CONSIGNE:
Recopiez mot pour mot tout ce qui va de « Dans la Préface » jusqu'à « à le modifier. » dans l'extrait ci-dessous sur Durkheim et la pédagogie.

EXTRAIT PRÉSENTÉ:
^^^^^^^^
Assurément, Durkheim conçoit qu'on puisse chercher à dégager, par une
discussion critique, les éléments de vérité contenus dans une doctrine.
Dans la Préface qu'il a écrite pour le livre posthume d'Hamelin,
_Le Système de Descartes_, il a donné la formule d'une méthode
d'interprétation, à la fois historique et critique. Et il a lui-même
appliqué cette méthode à l'étude de Pestalozzi et de Herbart. Il aimait
la forte et riche pensée de ces grands initiateurs, et, loin d'en
méconnaître la fécondité, il se demandait même s'il ne leur prêtait pas
quelqu'une des idées dont il croyait reconnaître chez eux les premières
ébauches. Mais, quelle que puisse être leur valeur dogmatique,
Durkheim demande surtout aux doctrines de révéler les forces sociales
qui animent un système d'éducation ou travaillent à le modifier.
L'histoire de la Pédagogie n'est pas l'histoire de l'éducation, car
les théoriciens n'expriment pas exactement ce qui se passe en fait,
et n'annoncent pas exactement ce qui se réalisera en fait. Mais les
idées sont aussi des faits, et, quand elles ont du retentissement, des
faits sociaux. Le prodigieux succès de l'_Émile_ a d'autres causes
que le génie de J.-J. Rousseau: il manifeste des tendances confuses,
mais énergiques, de la société européenne du XVIIIe siècle. Il y a des
pédagogues conservateurs, tels un Jouvency, un Rollin, qui reflètent
l'idéal pédagogique des Jésuites ou de l'Université du XVIIe siècle. Et
surtout, puisqu'on voit les grandes doctrines foisonner aux heures de
crise, il y a des pédagogues révolutionnaires qui traduisent des choses
collectives qu'il est essentiel à l'observateur d'atteindre, qu'il
est presque impossible d'atteindre directement: aspirations, idéaux
en voie de formation, rébellions contre des institutions devenues
caduques. Durkheim a, par exemple, étudié de ce point de vue les idées
pédagogiques de la Renaissance et distingué, mieux qu'on ne l'avait
fait avant lui, les deux grands courants qui les emportent, celui qui
traverse l'œuvre de Rabelais, l'autre, tout différent, malgré leur
mélange partiel, qui traverse celle d'Érasme.
^^^^^^^^
Quelques enregistrements:

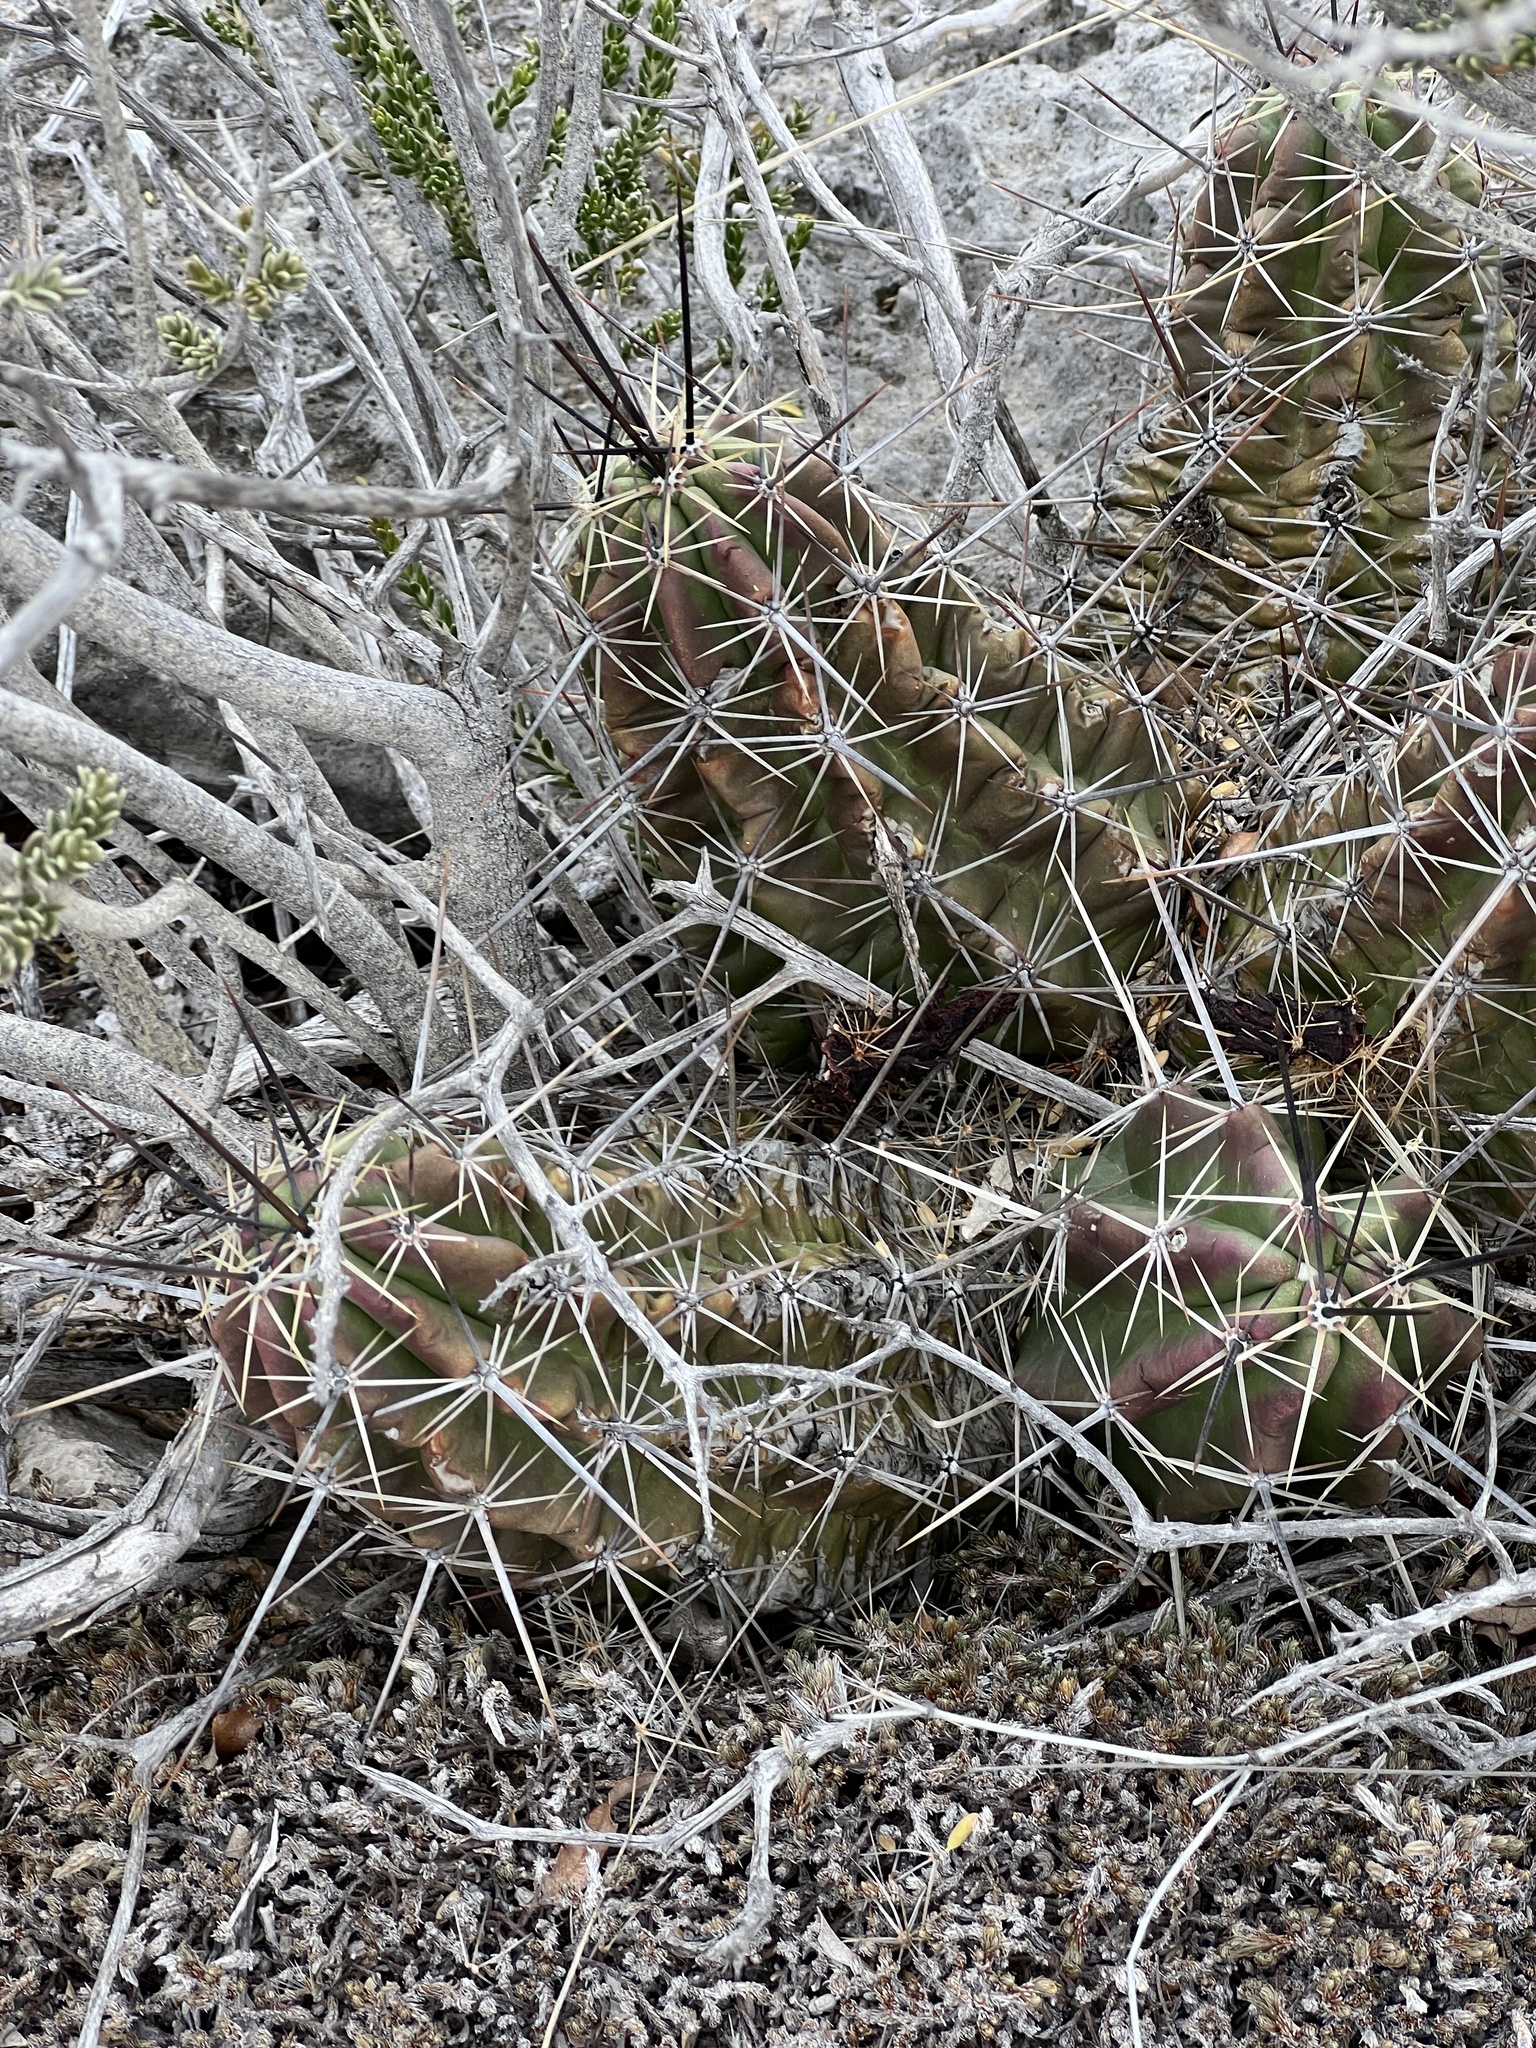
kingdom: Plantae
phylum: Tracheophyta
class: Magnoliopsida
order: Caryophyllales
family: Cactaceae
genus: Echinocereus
^^^^^^^^
CORRIGÉ DE L'EXERCICE:
Dans la Préface qu'il a écrite pour le livre posthume d'Hamelin,
_Le Système de Descartes_, il a donné la formule d'une méthode
d'interprétation, à la fois historique et critique. Et il a lui-même
appliqué cette méthode à l'étude de Pestalozzi et de Herbart. Il aimait
la forte et riche pensée de ces grands initiateurs, et, loin d'en
méconnaître la fécondité, il se demandait même s'il ne leur prêtait pas
quelqu'une des idées dont il croyait reconnaître chez eux les premières
ébauches. Mais, quelle que puisse être leur valeur dogmatique,
Durkheim demande surtout aux doctrines de révéler les forces sociales
qui animent un système d'éducation ou travaillent à le modifier.